My now friend Tsukada Maki fought and won in Greece and she defeated the current Mexican national coach Daima Beltran and I saw it. There were past champions, now legends and there were those destined to achieve great things in the years that followed. There were athletes who are now recognisable fixtures in the coaching chairs of the World Judo Tour and there was a feeling and a buzz that I will never forget.
Athens was my first Olympic Games, face-to-face. I was brought up surrounded by sport. My dad was a pre-Olympic runner with the Metropolitan Police in London, my step-dad a karateka who moved into pole-vaulting and now archery. We watched sport all the time and I had an innate respect for the work and commitment shown by all athletes across all sports. My childhood was peppered with the sound of weekend sport channels, Sunday morning ‘Grandstand,’ football pools, world athletics, talk of cricket from my umpire grandfather and so on and so on.
Nothing ever came close to the two weeks of immersion in the Olympic Games though. We watched and cheered and made family bets and we ate food from different nations and sometimes we painted our faces with flags, even when just sitting in our living room facing the telly.
There were never-ending phone calls, with family and friends repeating the ‘did you see that?’ and the ‘she broke another record’ on loop. Honestly, there has never been anything else to match the build up and the excitement of Olympic sport and in Athens I was able to soak up the whole beautiful atmosphere, first-hand, no tv, no phone calls, just sport and sunshine and bottomless mezze and I loved every second of it.

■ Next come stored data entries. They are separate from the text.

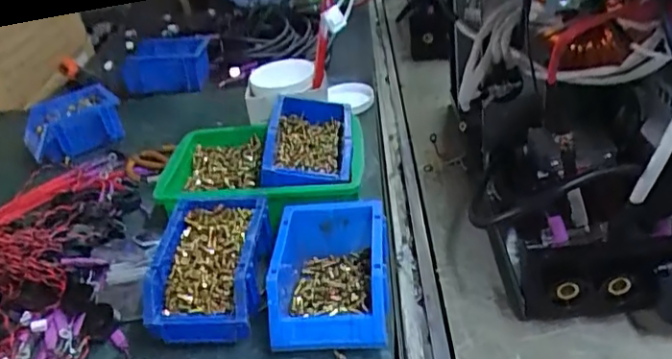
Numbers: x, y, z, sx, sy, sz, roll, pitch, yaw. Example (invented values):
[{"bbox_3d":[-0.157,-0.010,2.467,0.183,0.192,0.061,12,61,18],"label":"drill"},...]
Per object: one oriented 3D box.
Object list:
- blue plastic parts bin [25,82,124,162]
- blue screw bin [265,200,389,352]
[{"bbox_3d":[-0.437,-0.089,0.947,0.144,0.080,0.141,-27,36,-26],"label":"blue plastic parts bin"},{"bbox_3d":[-0.005,0.098,0.582,0.116,0.078,0.157,-5,33,7],"label":"blue screw bin"}]

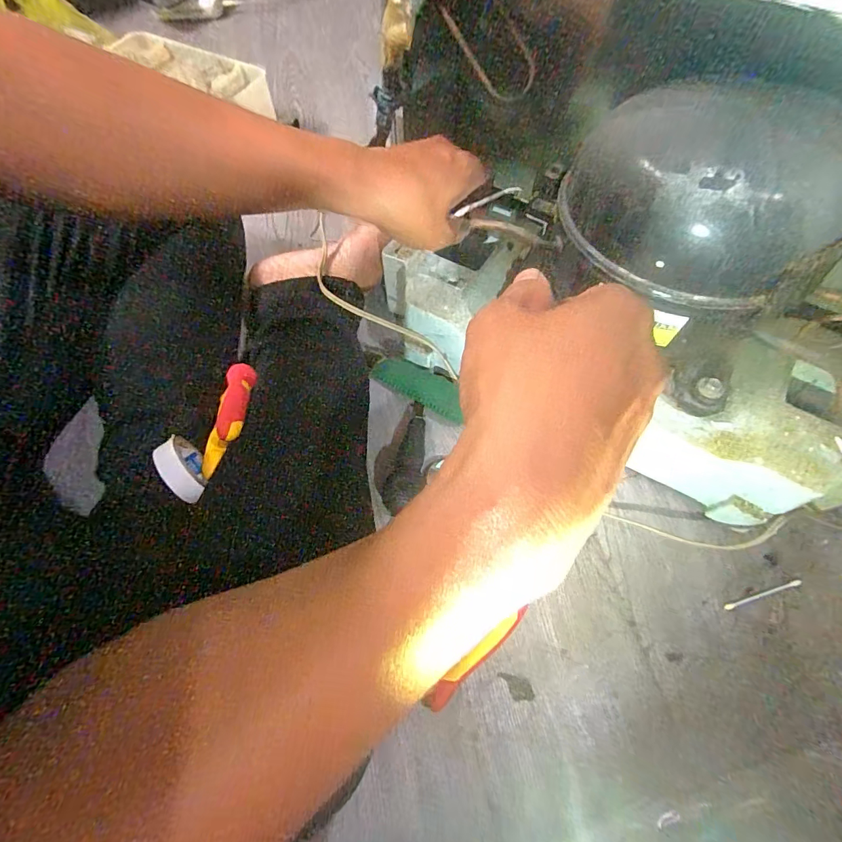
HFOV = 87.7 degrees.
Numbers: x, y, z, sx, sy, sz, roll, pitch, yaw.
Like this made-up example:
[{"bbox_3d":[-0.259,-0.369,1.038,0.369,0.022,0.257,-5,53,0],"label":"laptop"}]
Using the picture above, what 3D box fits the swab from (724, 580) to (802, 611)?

It was in Athens that I met, briefly, Toshihiko Koga. He was my first real judo hero and someone I talked about a lot when coaching at my young club, only a year old when I travelled to Greece. We tried those seoi-nages over and over again, the reverse entries and the single hand kuzushi and everything in between. We watched the Fighting Films DVD and marvelled at Koga’s creativity and humility and how different his judo was from anyone else’s.

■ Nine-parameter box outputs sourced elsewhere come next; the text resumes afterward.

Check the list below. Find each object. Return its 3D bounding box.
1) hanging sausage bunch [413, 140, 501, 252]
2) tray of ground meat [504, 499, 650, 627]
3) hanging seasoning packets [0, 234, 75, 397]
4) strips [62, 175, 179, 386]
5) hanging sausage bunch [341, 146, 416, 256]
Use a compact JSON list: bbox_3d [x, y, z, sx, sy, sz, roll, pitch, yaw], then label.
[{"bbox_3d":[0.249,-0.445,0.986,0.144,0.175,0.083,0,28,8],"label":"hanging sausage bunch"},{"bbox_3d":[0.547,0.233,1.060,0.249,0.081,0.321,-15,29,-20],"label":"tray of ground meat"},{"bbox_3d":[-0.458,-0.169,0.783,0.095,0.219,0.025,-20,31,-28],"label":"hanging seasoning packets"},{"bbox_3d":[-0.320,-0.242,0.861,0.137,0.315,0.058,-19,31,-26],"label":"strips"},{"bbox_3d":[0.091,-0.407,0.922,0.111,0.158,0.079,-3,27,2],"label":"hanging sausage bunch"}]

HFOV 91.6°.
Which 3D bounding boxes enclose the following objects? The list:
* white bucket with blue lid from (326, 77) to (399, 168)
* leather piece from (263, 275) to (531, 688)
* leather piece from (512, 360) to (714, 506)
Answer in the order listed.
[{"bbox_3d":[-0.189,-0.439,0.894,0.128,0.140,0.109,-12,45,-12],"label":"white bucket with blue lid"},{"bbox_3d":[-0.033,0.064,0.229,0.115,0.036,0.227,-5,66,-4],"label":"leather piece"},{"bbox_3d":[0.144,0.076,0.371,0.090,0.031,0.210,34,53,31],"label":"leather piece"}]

Koga managed to be quiet but stand out. He was calm and hard-working but could still command the gaze of millions of people when plying his trade on the tatami. His influence cannot be ignored and his name now appears in everyone’s personal list of judo legends.
He signed my Olympic judo tickets that day, on the concourse of the arena. I’m not an autograph person, but it was Koga-San, the one and only Koga, that 70-something-kilo giant who could reach an All Japan final. He was smiley and respectful and his manner struck me as much as his judo.

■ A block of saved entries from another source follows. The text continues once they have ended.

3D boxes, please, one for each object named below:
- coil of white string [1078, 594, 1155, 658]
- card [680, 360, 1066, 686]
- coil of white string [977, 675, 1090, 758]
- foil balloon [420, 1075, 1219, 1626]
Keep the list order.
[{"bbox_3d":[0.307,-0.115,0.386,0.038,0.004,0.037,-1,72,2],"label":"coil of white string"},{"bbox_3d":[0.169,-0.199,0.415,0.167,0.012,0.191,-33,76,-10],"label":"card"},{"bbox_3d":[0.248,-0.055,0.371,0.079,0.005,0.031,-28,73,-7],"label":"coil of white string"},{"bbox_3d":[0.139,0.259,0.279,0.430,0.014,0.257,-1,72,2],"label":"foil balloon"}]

His loss is felt like a dark wave around the world. Spectators, judoka, journalists, everyone feels this loss. Fifty-three is no age at all and to lose such a spirit from our judo community is crushing.
Friend and 4-time Olympian Karina Bryant (GBR) spoke angrily about this news, “It’s just such a massive loss. He was an inspiration for so many men and women, with his judo, so explosive and dynamic. When I was younger he was the main man, everyone wanted to do judo like him. Then after his fighting career he helped pass on his knowledge and was awesome all over again. It’s just such a shame; he had so much more to offer.”
It is only fitting that we have a passionate powerhouse of world judo hosting this weekend’s grand slam, in Tbilisi, Georgia. I will be looking out for the silent tributes of one-handed seoi-nages and reverse entry sode-tsuri-komi-goshi ippons. For each one I will doff my hat to the great man and be truly grateful for his contribution to modern judo.